Today, Katie Beers is determined to turn her experience into something positive.
She gives motivational speeches, works with survivors networks and advises social services and psychologists on how to support kids who have suffered abuse and neglect.
Katie, there is no doubt, she is honestly an absolutely incredible woman who is living proof that survivors can break free from the victim mould and go on to live happy, productive, fulfilling lives.
And most amazingly of all, Katie actually describes her kidnapping, and this is a quote from the book, as the best thing that ever happened to her.
I don't know how I feel about that.
Why does she say this?
She says it's because she knows that if her case hadn't made headlines in December 1992, she may never have escaped the abusive cycle she was trapped in.
Ironically, being locked up for those two weeks is what Katie credits to having freed her from a lifetime of captivity and into a whole new world.
I think Katie is naturally a kind of person who is able to look on the positive and look at a horrible situation in front of her and be like, what can I dig out that's the positive from this and how has this bettered my life?
And I think she is right.
I think she is right.
If she had never been abducted, she would have just remained living under Linda's roof, being abused by Linda and being abused by Sal probably until she was well into adulthood.
It's a fucking tragedy that she had to be abducted by another paedophile and raped for two weeks in his underground bunker before anybody paid attention to her plight and pulled her out of that and put her into this loving home where she then managed to have the life that she now has.
And she's had to build that for herself.
Nobody gave it to her.
It's not like, oh, I got abducted and then I won the lottery.

=======

## REQUIRED ACTION:
According to the passage about Katie Beers, what kinds of work does she do today? List every one it names.

## COLLECTED DATA:
=======

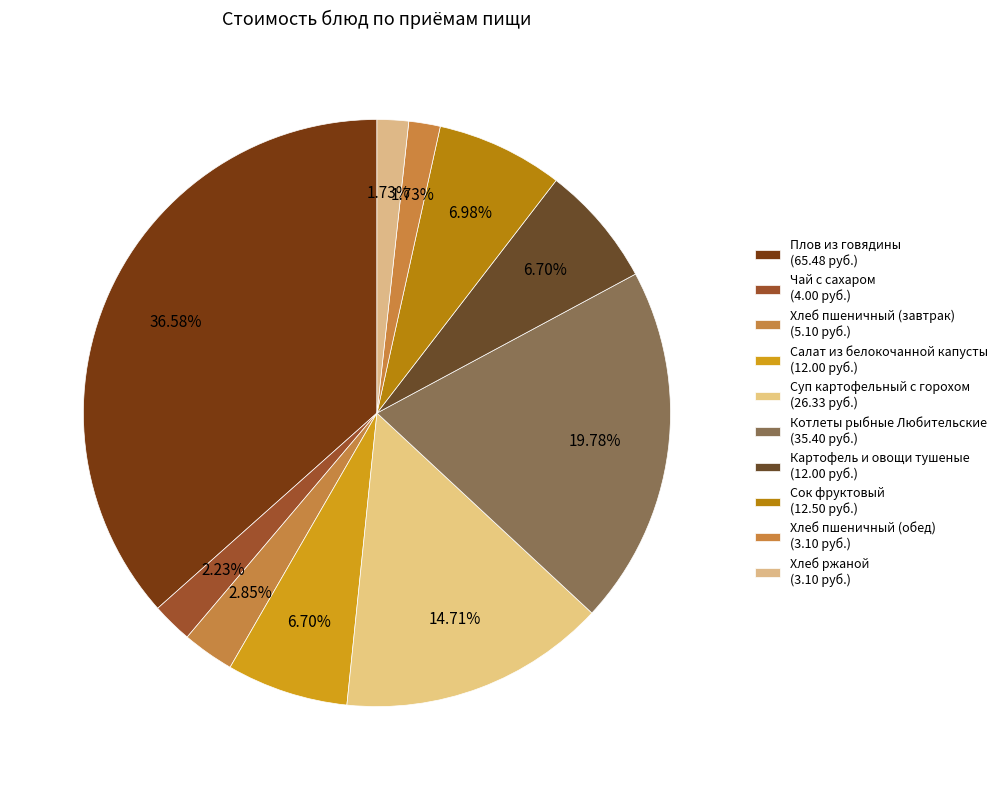

To the nearest percent, what is the average slice percentage?

10%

=======

## SOLUTION:
- Gives motivational speeches
- Works with survivors networks
- Advises social services and psychologists on how to support kids who have suffered abuse and neglect